The people who had come to receive from the festival began to rally and praise God, sensing that a more powerful Presence was at work to triumph over the stormy weather.  Suddenly, the winds and rain subsided. In less than 20 minutes, the weather changed from torrential rains, to a drizzle, and then to a complete stop; when God’s people took a stand, the Lord answered with a miracle!

A young girl in the audience reported to the ushers that earlier she had seen what appeared to be “a large dark woman” with outstretched arms who was literally pulling rain down from the skies! But as the shouts of praises and intercessory prayer began, the little girl said that this ominous person, who apparently was an emissary from the domain of darkness, mysteriously disappeared.  The apostle Paul said that, “our struggle is not against flesh and blood, but against the rulers, against the authorities, against the powers of this dark world and against the spiritual forces of evil in the heavenly realms (Ephesians 6:12).”

The people returned to the field, a much larger number than before the rains began. Additionally, the lights and the sound system began to work properly. Expressions of thanksgiving, joy, and praise took the service to a higher level of faith and expectancy.  As the altar call was given at the end of the service, 260 people walked to the platform to receive Jesus Christ as their Lord and Savior.  To God be the Glory!

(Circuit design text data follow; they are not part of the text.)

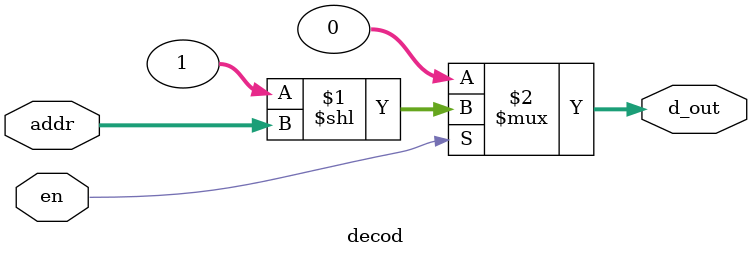
<source format=v>
`timescale 1ns/1ps

`define DATA_MEMORY_MIN 0
`define DATA_MEMORY_MAX 127

`define GPIO_MIN 128
`define GPIO_MAX 130

module data_control #(parameter WIDTH = 1)(addr, mem_write_in, mem_write_out, d_out_addr);

localparam ADDR_WIDTH = $clog2(WIDTH);

input [WIDTH-1:0] addr;
input mem_write_in;

output [WIDTH-1:0] mem_write_out;
output reg [ADDR_WIDTH-1:0] d_out_addr;

decod dec_0(d_out_addr, mem_write_out, mem_write_in);

always @* begin
	if(`DATA_MEMORY_MIN <= addr && addr <= `DATA_MEMORY_MAX) begin
		d_out_addr <= 0;
	end
	else if(`GPIO_MIN <= addr && addr <= `GPIO_MAX) begin
		d_out_addr <= 1;
	end
	else d_out_addr <= 31;
end
	
endmodule


module decod(addr, d_out, en);

input [4:0] addr;
input en;

output [31:0] d_out;

assign d_out = en ? 32'b00000000000000000000000000000001 << addr : 0;

endmodule
</source>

All over the world God is calling His people to preach and proclaim the gospel of Jesus Christ for the advancement of His Kingdom in the earth. But evil forces and powers which are in the spiritual realm will oppose this calling and Christians are exhorted to be ready to war against them.   The saints of God are assured of obtaining the victory if they would persevere in the face of trials and adversity and always stand up for the honor and glory of God’s great name.  This too will be the battle cry of an end-time generation of believers in Jesus Christ, “STETE!”